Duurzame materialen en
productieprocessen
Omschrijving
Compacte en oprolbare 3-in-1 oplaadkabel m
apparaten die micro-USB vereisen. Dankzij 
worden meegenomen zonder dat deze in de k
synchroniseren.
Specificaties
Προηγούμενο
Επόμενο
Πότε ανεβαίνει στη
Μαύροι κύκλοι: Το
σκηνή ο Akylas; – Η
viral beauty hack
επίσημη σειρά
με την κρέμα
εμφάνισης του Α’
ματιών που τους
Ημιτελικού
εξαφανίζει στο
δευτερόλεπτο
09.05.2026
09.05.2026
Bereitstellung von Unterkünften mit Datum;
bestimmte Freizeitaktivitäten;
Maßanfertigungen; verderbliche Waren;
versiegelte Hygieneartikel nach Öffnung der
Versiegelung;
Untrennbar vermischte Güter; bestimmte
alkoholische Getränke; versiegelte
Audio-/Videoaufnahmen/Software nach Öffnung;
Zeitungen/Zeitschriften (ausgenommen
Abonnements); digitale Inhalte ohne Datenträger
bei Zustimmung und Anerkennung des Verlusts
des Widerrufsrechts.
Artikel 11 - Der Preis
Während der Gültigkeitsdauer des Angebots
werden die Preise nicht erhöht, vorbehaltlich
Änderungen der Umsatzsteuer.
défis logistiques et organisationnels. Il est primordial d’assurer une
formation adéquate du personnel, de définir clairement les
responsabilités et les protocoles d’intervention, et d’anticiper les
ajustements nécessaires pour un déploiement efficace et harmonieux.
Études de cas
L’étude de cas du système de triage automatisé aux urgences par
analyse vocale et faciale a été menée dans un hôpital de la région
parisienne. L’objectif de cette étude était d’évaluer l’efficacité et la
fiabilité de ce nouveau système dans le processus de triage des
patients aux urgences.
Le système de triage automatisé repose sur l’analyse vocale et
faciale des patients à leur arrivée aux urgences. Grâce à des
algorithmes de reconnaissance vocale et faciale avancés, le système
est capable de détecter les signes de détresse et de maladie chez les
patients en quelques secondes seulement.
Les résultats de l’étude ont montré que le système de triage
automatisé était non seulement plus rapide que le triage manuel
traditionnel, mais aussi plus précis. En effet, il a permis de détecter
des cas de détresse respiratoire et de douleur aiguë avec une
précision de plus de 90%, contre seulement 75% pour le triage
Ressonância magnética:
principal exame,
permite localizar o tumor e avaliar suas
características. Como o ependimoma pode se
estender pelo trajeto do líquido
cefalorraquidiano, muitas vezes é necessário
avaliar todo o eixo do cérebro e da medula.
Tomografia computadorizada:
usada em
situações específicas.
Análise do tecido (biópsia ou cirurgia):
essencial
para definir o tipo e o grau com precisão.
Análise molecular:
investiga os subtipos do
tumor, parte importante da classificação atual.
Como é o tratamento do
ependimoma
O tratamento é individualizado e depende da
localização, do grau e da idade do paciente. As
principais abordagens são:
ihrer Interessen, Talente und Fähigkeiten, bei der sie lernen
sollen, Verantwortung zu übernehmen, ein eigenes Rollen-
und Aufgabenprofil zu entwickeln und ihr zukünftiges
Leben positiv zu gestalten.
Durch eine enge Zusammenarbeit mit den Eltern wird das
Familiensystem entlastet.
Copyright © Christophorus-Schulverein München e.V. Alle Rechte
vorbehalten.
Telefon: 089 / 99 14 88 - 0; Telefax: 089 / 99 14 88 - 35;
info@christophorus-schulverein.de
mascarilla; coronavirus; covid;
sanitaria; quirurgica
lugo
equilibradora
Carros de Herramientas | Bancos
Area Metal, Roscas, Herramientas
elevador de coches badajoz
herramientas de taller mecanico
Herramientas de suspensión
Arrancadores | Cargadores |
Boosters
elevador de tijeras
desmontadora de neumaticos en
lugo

======

About this task
Copy whichever lines in the listing above hold "nach".

Your solution
versiegelte Hygieneartikel nach Öffnung der
Audio-/Videoaufnahmen/Software nach Öffnung;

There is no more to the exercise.